Scapegoats are meant to take the attention away from the real culprits. It would be easy to lump all banksters and broke-sters together because the abuse in the financial industries seems to be widespread. I am sure there are “good guys” out there, but I am not about to take up a lantern and wander the streets at night looking for them. What those people have done may not be illegal, but it sure is immoral. Bankers and brokers justify their immorality by saying there was no illegality. They blame the victims – homeowners, especially “poor people” (another popular scapegoat) who took the money offered to them to realize the American dream.

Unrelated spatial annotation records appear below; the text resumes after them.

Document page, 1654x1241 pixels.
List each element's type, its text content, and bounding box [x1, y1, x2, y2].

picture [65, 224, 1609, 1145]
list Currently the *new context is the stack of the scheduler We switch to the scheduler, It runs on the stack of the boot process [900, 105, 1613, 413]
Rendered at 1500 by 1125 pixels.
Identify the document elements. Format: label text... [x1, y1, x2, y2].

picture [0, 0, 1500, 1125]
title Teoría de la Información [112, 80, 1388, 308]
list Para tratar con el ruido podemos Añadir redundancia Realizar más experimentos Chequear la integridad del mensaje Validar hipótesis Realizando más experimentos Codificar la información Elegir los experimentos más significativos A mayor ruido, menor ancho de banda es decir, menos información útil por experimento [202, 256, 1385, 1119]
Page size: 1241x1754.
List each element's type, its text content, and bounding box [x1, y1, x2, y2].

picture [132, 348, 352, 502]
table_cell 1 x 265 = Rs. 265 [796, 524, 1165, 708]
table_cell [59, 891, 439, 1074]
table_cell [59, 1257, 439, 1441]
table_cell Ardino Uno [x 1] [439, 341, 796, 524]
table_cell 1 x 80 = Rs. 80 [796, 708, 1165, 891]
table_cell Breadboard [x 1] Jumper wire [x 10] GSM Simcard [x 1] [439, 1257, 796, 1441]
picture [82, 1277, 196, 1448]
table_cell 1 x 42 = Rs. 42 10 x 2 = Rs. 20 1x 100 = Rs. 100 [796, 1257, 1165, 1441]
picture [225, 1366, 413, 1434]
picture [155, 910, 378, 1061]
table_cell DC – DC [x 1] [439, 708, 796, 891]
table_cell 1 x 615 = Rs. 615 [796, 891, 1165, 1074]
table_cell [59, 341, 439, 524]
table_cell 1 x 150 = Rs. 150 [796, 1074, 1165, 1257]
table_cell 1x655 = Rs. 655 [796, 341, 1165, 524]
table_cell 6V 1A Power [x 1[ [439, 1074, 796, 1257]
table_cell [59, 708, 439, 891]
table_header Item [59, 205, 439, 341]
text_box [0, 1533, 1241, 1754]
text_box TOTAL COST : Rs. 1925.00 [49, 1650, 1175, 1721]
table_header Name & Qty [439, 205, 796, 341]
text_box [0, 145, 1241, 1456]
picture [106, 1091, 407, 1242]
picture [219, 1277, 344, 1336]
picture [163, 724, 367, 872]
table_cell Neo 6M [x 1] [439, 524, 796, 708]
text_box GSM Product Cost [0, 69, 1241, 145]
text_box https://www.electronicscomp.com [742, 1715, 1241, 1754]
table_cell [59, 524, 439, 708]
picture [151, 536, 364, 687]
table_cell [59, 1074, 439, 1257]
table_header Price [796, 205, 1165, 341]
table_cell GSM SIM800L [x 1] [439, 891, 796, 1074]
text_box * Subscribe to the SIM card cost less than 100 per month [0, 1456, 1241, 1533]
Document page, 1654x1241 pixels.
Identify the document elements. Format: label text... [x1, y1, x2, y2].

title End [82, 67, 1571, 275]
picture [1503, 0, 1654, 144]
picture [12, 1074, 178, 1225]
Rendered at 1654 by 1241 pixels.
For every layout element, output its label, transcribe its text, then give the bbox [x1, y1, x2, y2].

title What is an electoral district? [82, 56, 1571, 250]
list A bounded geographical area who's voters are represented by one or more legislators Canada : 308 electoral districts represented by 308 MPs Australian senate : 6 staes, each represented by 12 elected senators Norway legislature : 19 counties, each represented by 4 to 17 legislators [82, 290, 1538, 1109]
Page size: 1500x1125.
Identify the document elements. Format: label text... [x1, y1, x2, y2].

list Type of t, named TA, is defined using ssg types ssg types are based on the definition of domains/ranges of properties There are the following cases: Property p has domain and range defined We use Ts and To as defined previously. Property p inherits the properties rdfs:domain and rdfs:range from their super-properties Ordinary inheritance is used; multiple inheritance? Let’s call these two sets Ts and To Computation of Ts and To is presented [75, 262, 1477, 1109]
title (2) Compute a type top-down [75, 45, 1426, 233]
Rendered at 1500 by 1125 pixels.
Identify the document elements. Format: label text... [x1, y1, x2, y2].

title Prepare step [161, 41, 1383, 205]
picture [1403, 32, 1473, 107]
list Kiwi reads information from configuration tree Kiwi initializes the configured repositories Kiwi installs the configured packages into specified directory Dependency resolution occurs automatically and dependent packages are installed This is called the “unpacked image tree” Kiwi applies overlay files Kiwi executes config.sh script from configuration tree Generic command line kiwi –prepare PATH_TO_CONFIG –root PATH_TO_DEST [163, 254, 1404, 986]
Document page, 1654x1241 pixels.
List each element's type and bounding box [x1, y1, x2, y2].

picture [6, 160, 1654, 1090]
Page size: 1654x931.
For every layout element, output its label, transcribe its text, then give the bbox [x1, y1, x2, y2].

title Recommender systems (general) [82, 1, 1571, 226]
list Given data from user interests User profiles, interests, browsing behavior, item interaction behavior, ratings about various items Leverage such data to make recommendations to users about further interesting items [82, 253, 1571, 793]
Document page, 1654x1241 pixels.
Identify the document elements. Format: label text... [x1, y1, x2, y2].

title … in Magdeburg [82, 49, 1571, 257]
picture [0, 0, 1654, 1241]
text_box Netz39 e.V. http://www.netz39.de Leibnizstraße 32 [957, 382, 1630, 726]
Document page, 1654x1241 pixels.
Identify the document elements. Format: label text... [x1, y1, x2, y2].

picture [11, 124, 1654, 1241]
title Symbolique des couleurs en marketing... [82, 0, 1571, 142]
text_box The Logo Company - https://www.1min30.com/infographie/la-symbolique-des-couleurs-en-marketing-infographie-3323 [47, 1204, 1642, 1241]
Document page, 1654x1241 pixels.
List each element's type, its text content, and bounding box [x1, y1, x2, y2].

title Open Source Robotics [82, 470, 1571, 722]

Bankers and brokers are no different from me or you insofar as we are all guilty of greed sometimes. We all want more than we need sometimes. The difference between us and them is that they have power. We would be put in jail immediately if we robbed a liquor store of a few hundred dollars. But men like Madoff can rob people of billions and stay comfortable in their $7 million Manhattan penthouse (making fur with filthy lucre).

Bankers are fighting tooth and nail to prevent bankruptcy judges from being able to reduce mortgage principle when they could have reduced the rates voluntarily and helped people avoid bankruptcy. They just don’t want to reduce rates because it might cost them a few dollars. They wouldn’t help a family keep their home even if foreclosure costs the banks far more than lowering the interest rate. That kind of power should not be in the hands of people who care for nothing more than their own treasure and feel that they are beyond accountability.

You should e-mail or write your representatives in the Congress and tell them that we want the power to negotiate mortgages foreclures out of the hands of the banksters we are bailing out.